[WORK INSTRUCTIONS] Continue the passage about Joshua Wong and the Hong Kong student protests from its final sentence.

[PASSAGE FOR REVIEW]
Last Tuesday Wong’s Scholarism student movement, together with the Federation of Students, comprising university unions, spearheaded a mini Occupy Central exercise to lobby for the right to Public to nominate candidates in the Chief Executive race.  
Wong was prompted to get involved, as per his local media interview,' I have always wondered why my life is so comfortable while others had so little. And that's where we need start. When he was six or seven, his parents began to take him on visit’s to Hong Kong’s poor.

Today Wong is at the forefront of a surging protest movement or Umbrella Revolution pushing for the right to democratically elect the region's next leader. Joshua Wong is one of Hong Kong's fiercest and most influential government critics. He was concerned about the problems such as Hong Kong’s widening income gap, he said that could be traced to structural flaws in its political system that allows vested interests to control politics and policies.

But that is what he has been doing since he was 15, when he led a campaign that forced the government to back down on introducing national education in schools. His student movement, Scholarism, successfully blocked the introduction of national education in schools which would have required students to develop "an emotional attachment to China".

The child of middle class Christian parents -his father works in a multinational cooperation while his mother is a housewife, Wong says his interest in social issues started at an early age. Learning about the Tinanamen student movement in 1989 had fired him up. Wong has difficulty in reading because of Dyslexia, but he is otherwise articulate and has formidable communication skills in rallying his young non-violent troops.

[GIVEN INFORMATION]
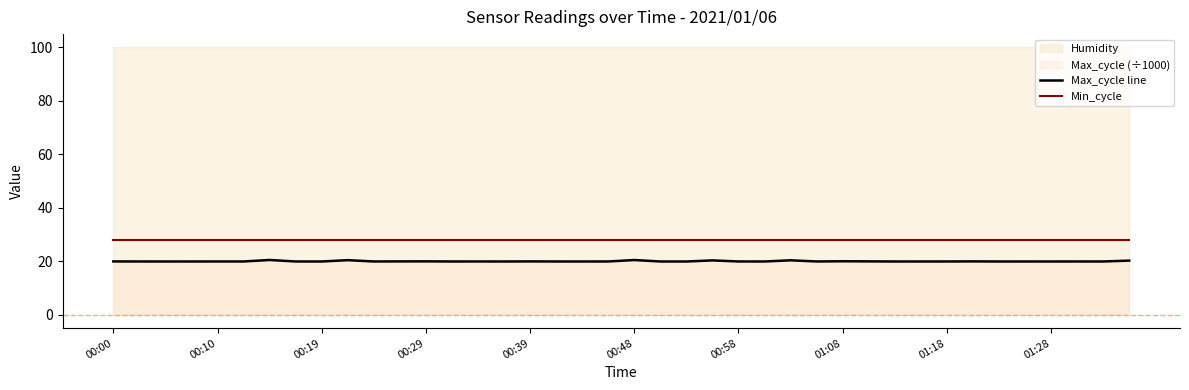

What is the difference between the maximum and minimum values in the Max_cycle line series?

0.6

[REPLY]
Since late Friday, police have arrested dozens of protesters who had scaled fences at government headquarters following a week of pro-democracy protests and class boycotts. Police had used pepper spray on some of the students.
“The courage of the students and members of the public in their spontaneous decision to stay has touched many Hong Kong people,” said Occupy Central, which had originally planned to launch a mass civil disobedience campaign around China’s National Day holiday on Oct. 1, when many mainlanders visit the city.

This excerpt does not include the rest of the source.